Speaker: 

Ridgway Scott

Institution: 

Departments of Computer Sci. and Math. , U. of Chicago

Time: 

Thursday, February 9, 2006 - 4:00pm

Location: 

MSTB 254

The digital nature of biology is crucial to its functioning
as an information system. The hierarchical development of
biological components (translating DNA to proteins which form
complexes in cells that aggregate to make tissue which form
organs in different species) is discrete (or quantized) at
each step. It is important to understand what makes proteins
bind to other proteins predictably and not in a continuous
distribution of places, the way grease forms into blobs.

Data mining is a major technique in bioinformatics.
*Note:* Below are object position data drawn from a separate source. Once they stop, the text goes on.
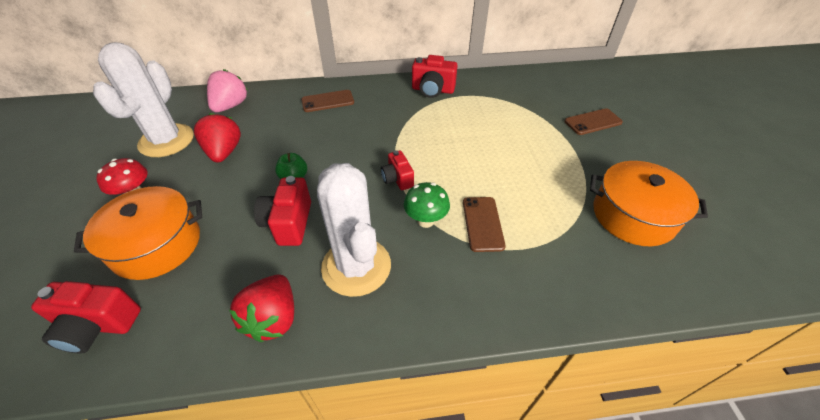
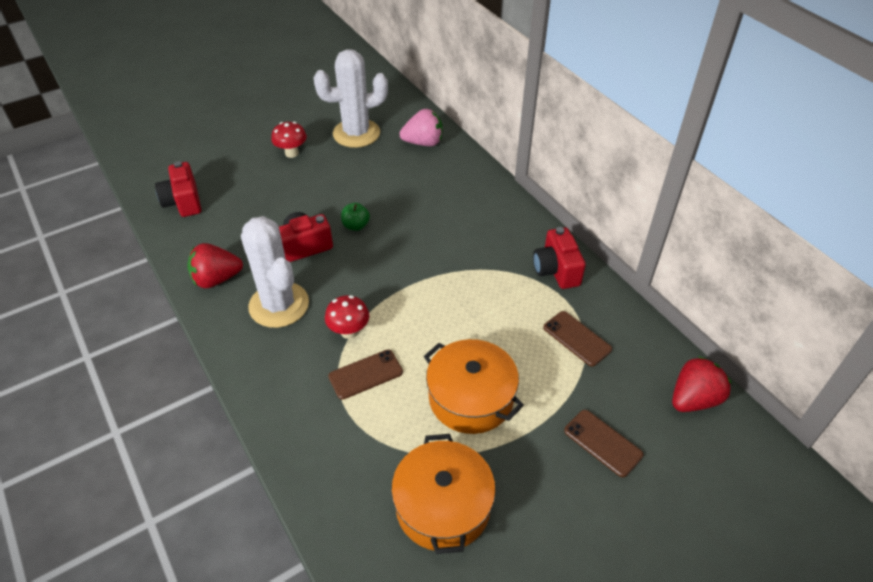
camera: 65 degrees right, 0 degrees up
orange pot [74,186,202,280] -> orange pot moved to [424,339,524,434]
red strawberry [194,113,241,163] -> red strawberry moved to [672,356,732,412]
brown phone [301,90,354,112] -> brown phone moved to [543,311,612,366]
white cactus [317,163,391,297] -> white cactus turned 75 degrees counterclockwise [241,216,309,328]
red camera [381,150,414,190] -> none
green mushroom [404,182,450,228] -> red mushroom [325,295,369,339]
It has been
used on both genomic and proteomic data bases with significant
success. One key issue in data mining is the type of lens that
is used to examine the data. At the simplest level, one can just
view the data as sequences of letters in some alphabet. However,
it is also possible to view the data in a more sophisticated
way using concepts and tools from physical chemistry. We will
give illustrations of the latter and also show how data mining
(in the PDB) has been used to derive new results in physical
chemistry. Thus there is a useful two-way interaction between
data mining and physical chemistry.

We will give a detailed description of how data mining in the
PDB can give clues to how proteins interact. This work makes
precise the notion of hydrophobic interaction in certain cases.
It provides an understanding of how molecular recognition and
signaling can evolve. This work also introduces a new model of
electrostatics for protein-solvent systems that presents
significant computational challenges.